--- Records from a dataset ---
(begin)
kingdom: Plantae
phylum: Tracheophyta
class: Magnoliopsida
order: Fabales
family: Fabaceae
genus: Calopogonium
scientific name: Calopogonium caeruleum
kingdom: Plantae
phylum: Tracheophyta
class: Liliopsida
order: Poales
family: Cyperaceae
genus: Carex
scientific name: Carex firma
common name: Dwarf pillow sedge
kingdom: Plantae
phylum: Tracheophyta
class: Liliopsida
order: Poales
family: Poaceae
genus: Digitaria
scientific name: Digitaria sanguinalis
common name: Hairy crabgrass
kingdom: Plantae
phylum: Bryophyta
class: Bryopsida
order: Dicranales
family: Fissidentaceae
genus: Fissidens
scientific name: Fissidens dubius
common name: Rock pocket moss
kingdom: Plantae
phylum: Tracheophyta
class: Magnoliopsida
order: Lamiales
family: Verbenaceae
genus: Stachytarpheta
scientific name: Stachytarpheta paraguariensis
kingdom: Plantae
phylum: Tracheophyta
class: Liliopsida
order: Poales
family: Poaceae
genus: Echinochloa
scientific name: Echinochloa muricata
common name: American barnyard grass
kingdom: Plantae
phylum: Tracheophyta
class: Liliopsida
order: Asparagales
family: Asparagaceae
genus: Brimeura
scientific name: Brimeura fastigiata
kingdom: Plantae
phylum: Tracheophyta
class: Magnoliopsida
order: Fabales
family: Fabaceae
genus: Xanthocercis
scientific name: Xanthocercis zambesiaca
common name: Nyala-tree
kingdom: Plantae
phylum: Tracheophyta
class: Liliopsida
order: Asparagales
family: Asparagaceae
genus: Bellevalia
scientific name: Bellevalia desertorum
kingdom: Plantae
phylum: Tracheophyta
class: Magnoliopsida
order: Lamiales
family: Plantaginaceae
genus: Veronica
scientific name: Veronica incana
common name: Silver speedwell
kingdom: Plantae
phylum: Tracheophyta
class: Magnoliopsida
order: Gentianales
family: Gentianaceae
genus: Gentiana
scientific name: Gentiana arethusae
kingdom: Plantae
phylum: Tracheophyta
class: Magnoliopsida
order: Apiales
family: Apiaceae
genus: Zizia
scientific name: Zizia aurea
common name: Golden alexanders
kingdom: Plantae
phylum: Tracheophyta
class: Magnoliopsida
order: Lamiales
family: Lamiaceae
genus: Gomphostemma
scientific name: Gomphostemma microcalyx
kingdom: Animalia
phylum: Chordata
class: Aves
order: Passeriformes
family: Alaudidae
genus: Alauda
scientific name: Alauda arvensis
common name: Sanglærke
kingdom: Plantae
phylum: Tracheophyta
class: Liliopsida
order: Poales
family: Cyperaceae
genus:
(end)
Quote all of the lines above word for word, keeping their order.

kingdom: Plantae
phylum: Tracheophyta
class: Magnoliopsida
order: Fabales
family: Fabaceae
genus: Calopogonium
scientific name: Calopogonium caeruleum
kingdom: Plantae
phylum: Tracheophyta
class: Liliopsida
order: Poales
family: Cyperaceae
genus: Carex
scientific name: Carex firma
common name: Dwarf pillow sedge
kingdom: Plantae
phylum: Tracheophyta
class: Liliopsida
order: Poales
family: Poaceae
genus: Digitaria
scientific name: Digitaria sanguinalis
common name: Hairy crabgrass
kingdom: Plantae
phylum: Bryophyta
class: Bryopsida
order: Dicranales
family: Fissidentaceae
genus: Fissidens
scientific name: Fissidens dubius
common name: Rock pocket moss
kingdom: Plantae
phylum: Tracheophyta
class: Magnoliopsida
order: Lamiales
family: Verbenaceae
genus: Stachytarpheta
scientific name: Stachytarpheta paraguariensis
kingdom: Plantae
phylum: Tracheophyta
class: Liliopsida
order: Poales
family: Poaceae
genus: Echinochloa
scientific name: Echinochloa muricata
common name: American barnyard grass
kingdom: Plantae
phylum: Tracheophyta
class: Liliopsida
order: Asparagales
family: Asparagaceae
genus: Brimeura
scientific name: Brimeura fastigiata
kingdom: Plantae
phylum: Tracheophyta
class: Magnoliopsida
order: Fabales
family: Fabaceae
genus: Xanthocercis
scientific name: Xanthocercis zambesiaca
common name: Nyala-tree
kingdom: Plantae
phylum: Tracheophyta
class: Liliopsida
order: Asparagales
family: Asparagaceae
genus: Bellevalia
scientific name: Bellevalia desertorum
kingdom: Plantae
phylum: Tracheophyta
class: Magnoliopsida
order: Lamiales
family: Plantaginaceae
genus: Veronica
scientific name: Veronica incana
common name: Silver speedwell
kingdom: Plantae
phylum: Tracheophyta
class: Magnoliopsida
order: Gentianales
family: Gentianaceae
genus: Gentiana
scientific name: Gentiana arethusae
kingdom: Plantae
phylum: Tracheophyta
class: Magnoliopsida
order: Apiales
family: Apiaceae
genus: Zizia
scientific name: Zizia aurea
common name: Golden alexanders
kingdom: Plantae
phylum: Tracheophyta
class: Magnoliopsida
order: Lamiales
family: Lamiaceae
genus: Gomphostemma
scientific name: Gomphostemma microcalyx
kingdom: Animalia
phylum: Chordata
class: Aves
order: Passeriformes
family: Alaudidae
genus: Alauda
scientific name: Alauda arvensis
common name: Sanglærke
kingdom: Plantae
phylum: Tracheophyta
class: Liliopsida
order: Poales
family: Cyperaceae
genus:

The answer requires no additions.